C’est ainsi que l’on réduit au silence les plus récalcitrants. Et c’est ce que l’on apprend dans les cours de management bienveillant.
Renverser la culpabilité
Reprenons donc la formule si tant est qu’elle puisse avoir un sens. Que serait « l’intérêt des élèves » ? Dans une école digne de ce nom, chaque enfant, quelles que soient ses origines sociales, culturelles, géographiques, son genre, etc., devrait pouvoir accomplir la trajectoire scolaire de son choix. Il devrait pour cela bénéficier de conditions d’apprentissage dignes et respectueuses. D’abord dans des bâtiments accueillants, agréables, beaux, équipés, aérés ; des espaces que l’on est heureux de retrouver chaque matin, et pourquoi pas tristes de quitter le soir parce que la maison est parfois moins confortable. « L’intérêt des élèves », c’est aussi la joie de retrouver les copines et les copains, des enfants différents, regroupés dans une même classe, qui apprennent à se connaître, à s’aimer, à se détester puis à se ré-aimer quelques heures plus tard. Le plaisir de coopérer, d’apprendre grâce à l’autre. « L’intérêt des élèves » c’est de se sentir libres de se tromper, de ne pas éprouver la honte, de cheminer à son rythme dans les apprentissages, jamais dénigrés, toujours encouragés par des professeurs heureux d’être là et se sentant considérés dans leur travail. Des enseignant·es formés à hauteur de l’enjeu que représente l’accompagnement des générations futures amenées à vivre et agir dans un monde plus qu’incertain. « L’intérêt des élèves » c’est d’amener des enfants qui ne sont pas forcément nés dans un milieu facile à connaître quelques parenthèses de temps suspendus et à éprouver le plaisir d’être un enfant comme un autre.
Au lieu de tout cela que leur est-il proposé ?
J’ai déjà été amenée à dire combien le « choc des savoirs » est la réforme la plus délétère de ces dernières décennies, à détailler la maltraitance qu’elle prépare pour des enfants désormais programmés pour être séparés. Par des évaluations standardisées qui nient la singularité des rythmes d’apprentissage des enfants, par des programmes indigestes transmis sur le mode du gavage d’oies, par l’entraînement à la concurrence, la compétition et l’intériorisation précoce d’une loi de la jungle pilotée par des algorithmes qui décident des bifurcations de vie. Un « choc des savoirs » qui n’est que le pendant scolaire d’un dénigrement et d’un mépris beaucoup plus larges pour une jeunesse qui fait peur, qu’il faut civiliser et redresser comme le montrent les prises de parole de plus en plus autoritaires du Premier ministre. L’enfance est confisquée et la jeunesse sacrifiée sur l’autel de la compétition électoraliste avec l’extrême droite en lui piquant ses idées.
Honte à celles et ceux qui cautionnent ce projet en prétendant rester du côté des enfants. Et force aux autres qui se mobilisent vraiment dans « l’intérêt des élèves », qui résistent à cette lame de fond et ont de quoi en tirer une énorme fierté.

◆ DONNÉES EXTRAITES:
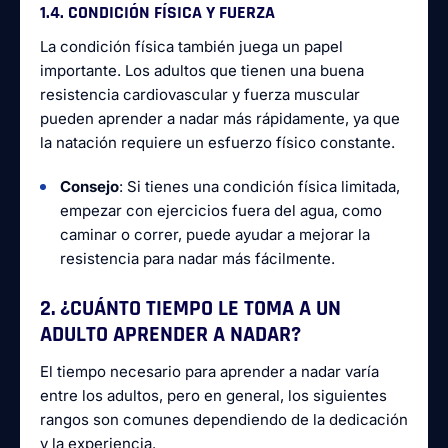
1.4. CONDICIÓN FÍSICA Y FUERZA
La condición física también juega un papel
importante. Los adultos que tienen una buena
resistencia cardiovascular y fuerza muscular
pueden aprender a nadar más rápidamente, ya que
la natación requiere un esfuerzo físico constante.
Consejo
: Si tienes una condición física limitada,
empezar con ejercicios fuera del agua, como
caminar o correr, puede ayudar a mejorar la
resistencia para nadar más fácilmente.
2. ¿CUÁNTO TIEMPO LE TOMA A UN
ADULTO APRENDER A NADAR?
El tiempo necesario para aprender a nadar varía
entre los adultos, pero en general, los siguientes
rangos son comunes dependiendo de la dedicación
y la experiencia.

◆ CONSIGNE: Dans le texte fourni, quelle réforme est présentée comme la plus délétère de ces dernières décennies ? Appuyez-vous uniquement sur le texte fourni.

◆ VOTRE RÉPONSE: Le « choc des savoirs ».